May 30, 2007
To: The UMBC Community
Fr: John W. Jeffries, Dean of the College of Arts, Humanities and Social Sciences
Re: Carlo C. DiClemente Named First Lipitz Professor of the Arts, Humanities and Social Sciences
I am pleased to announce that Carlo C. DiClemente, Professor of Psychology, has been named the first Lipitz Professor of the Arts, Humanities and Social Sciences. This professorship is supported by an endowment created by Roger C. Lipitz and the Lipitz Family Foundation “to recognize and support innovative and distinguished teaching and research in the Arts, Humanities and Social Sciences at the University of Maryland, Baltimore County.” Professor DiClemente will hold this position in Academic Year 2007-08.
It is particularly fitting that Professor DiClemente will serve as the first Lipitz Professor. He is a world-renowned scholar of addictive behavior, with more than 100 publications in peer-reviewed journals and other scholarly outlets and with millions of dollars in funded research. His research is distinguished not only for its scholarly rigor and significance but also for its practical applications to the field of substance abuse and health behavior change. He is a Fellow of the American Psychological Association and has been honored by numerous other organizations, including the Robert Wood Johnson Foundation, the Vanguard Foundation and the Maryland Psychological Association. In 2006, he won the Community Partner Award from Healthcare for the Homeless and the John P. McGovern Award from the American Society of Addiction Medicine. He has served as consultant and reviewer for a wide array of organizations and has been an invited lecturer to numerous professional and public organizations in the United States, Canada, and Europe. In addition to his scholarly eminence, he is an excellent teacher and mentor, served with distinction as chair of the Department of Psychology from 1995 to 2006, and has taken on an important variety of service activities for the department, the University and the profession.

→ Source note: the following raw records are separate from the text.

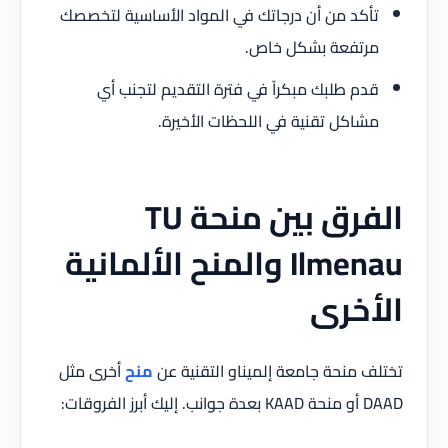
تأكد من أن درجاتك في المواد الأساسية لتخصصك
مرتفعة بشكل خاص.
قدم طلبك مبكراً في فترة التقديم لتجنب أي
مشاكل تقنية في اللحظات الأخيرة.
الفرق بين منحة TU
Ilmenau والمنح الألمانية
الأخرى
تختلف منحة جامعة إلميناو التقنية عن
منح
أخرى مثل
DAAD أو منحة KAAD بعدة جوانب. إليك أبرز الفروقات:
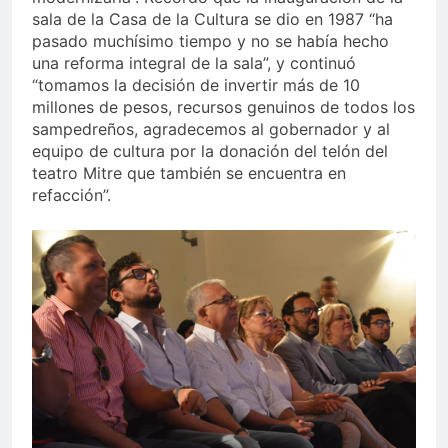
sala de la Casa de la Cultura se dio en 1987 “ha
pasado muchísimo tiempo y no se había hecho
una reforma integral de la sala”, y continuó
“tomamos la decisión de invertir más de 10
millones de pesos, recursos genuinos de todos los
sampedreños, agradecemos al gobernador y al
equipo de cultura por la donación del telón del
teatro Mitre que también se encuentra en
refacción”.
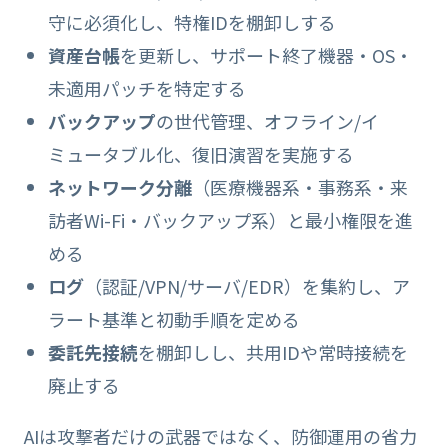
守に必須化し、特権IDを棚卸しする
資産台帳
を更新し、サポート終了機器・OS・
未適用パッチを特定する
バックアップ
の世代管理、オフライン/イ
ミュータブル化、復旧演習を実施する
ネットワーク分離
（医療機器系・事務系・来
訪者Wi-Fi・バックアップ系）と最小権限を進
める
ログ
（認証/VPN/サーバ/EDR）を集約し、ア
ラート基準と初動手順を定める
委託先接続
を棚卸しし、共用IDや常時接続を
廃止する
AIは攻撃者だけの武器ではなく、防御運用の省力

Professor DiClemente has recently established the Psychology Community Collaborative project at UMBC, funded by the AIDS Administration. He will focus his efforts next year on developing an instrument to assess the functioning of HIV-positive individuals. He will report on his research next spring, when he delivers the first annual Lipitz Lecture.
I know that everyone will join me in congratulating Professor DiClemente on his extraordinary record of accomplishment and on being named the first Lipitz Professor of the Arts, Humanities and Social Sciences.